[Photos with calibration data]
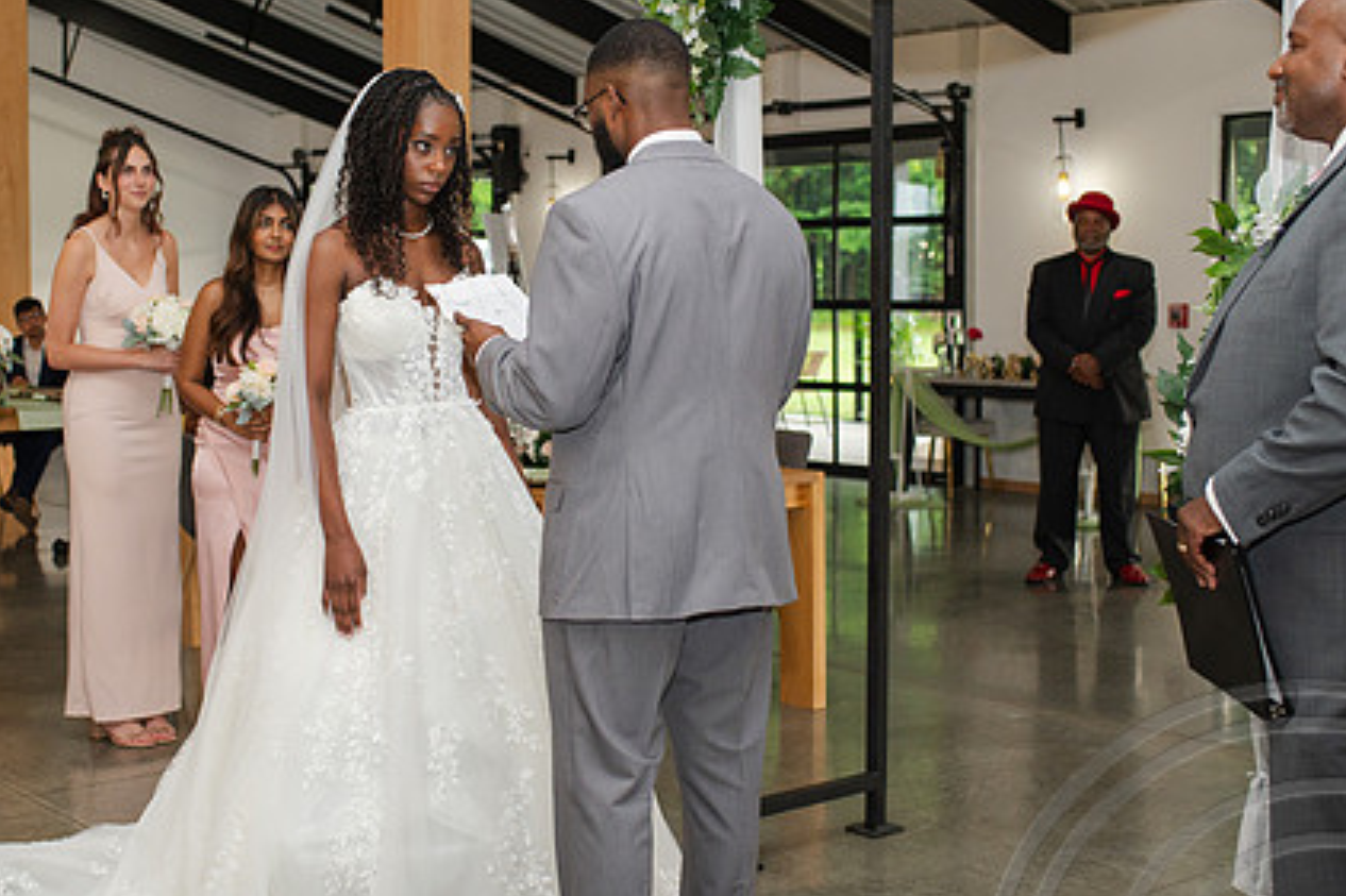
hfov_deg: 36.8
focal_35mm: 54
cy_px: 403
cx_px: 555
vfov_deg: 25.0
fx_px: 2018
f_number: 3.2
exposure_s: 1/200
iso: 800
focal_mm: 35
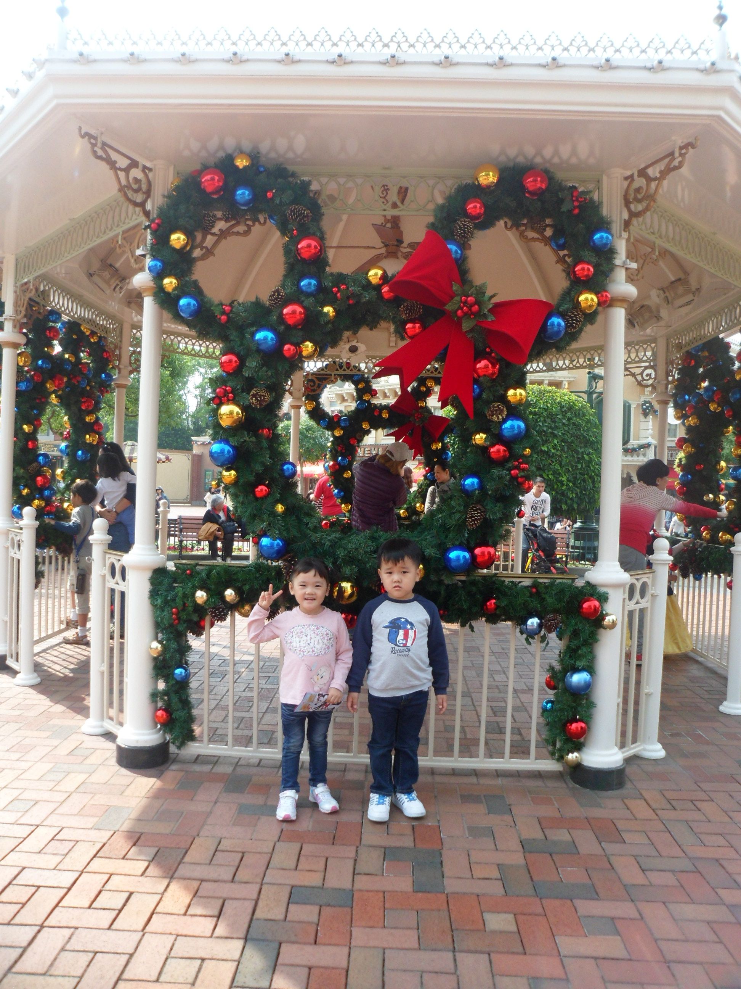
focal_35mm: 26
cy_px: 494
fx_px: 742
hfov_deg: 53.1
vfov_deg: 67.3
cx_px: 370
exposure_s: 1/350
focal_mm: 4.9
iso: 80
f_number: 3.3
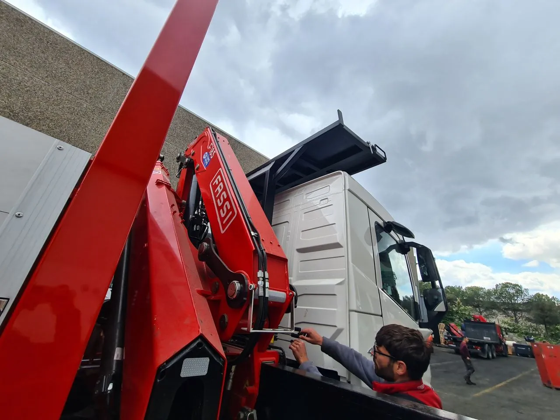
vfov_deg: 89.9
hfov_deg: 106.2
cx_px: 280
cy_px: 210
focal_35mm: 13
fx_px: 210
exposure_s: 1/614
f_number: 2.2
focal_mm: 2.2
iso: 50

YOUR ASSIGNMENT: The records above need to be reproduced exactly, with all images omitted.

SOLUTION FOR THIS TASK:
hfov_deg: 36.8
focal_35mm: 54
cy_px: 403
cx_px: 555
vfov_deg: 25.0
fx_px: 2018
f_number: 3.2
exposure_s: 1/200
iso: 800
focal_mm: 35
focal_35mm: 26
cy_px: 494
fx_px: 742
hfov_deg: 53.1
vfov_deg: 67.3
cx_px: 370
exposure_s: 1/350
focal_mm: 4.9
iso: 80
f_number: 3.3
vfov_deg: 89.9
hfov_deg: 106.2
cx_px: 280
cy_px: 210
focal_35mm: 13
fx_px: 210
exposure_s: 1/614
f_number: 2.2
focal_mm: 2.2
iso: 50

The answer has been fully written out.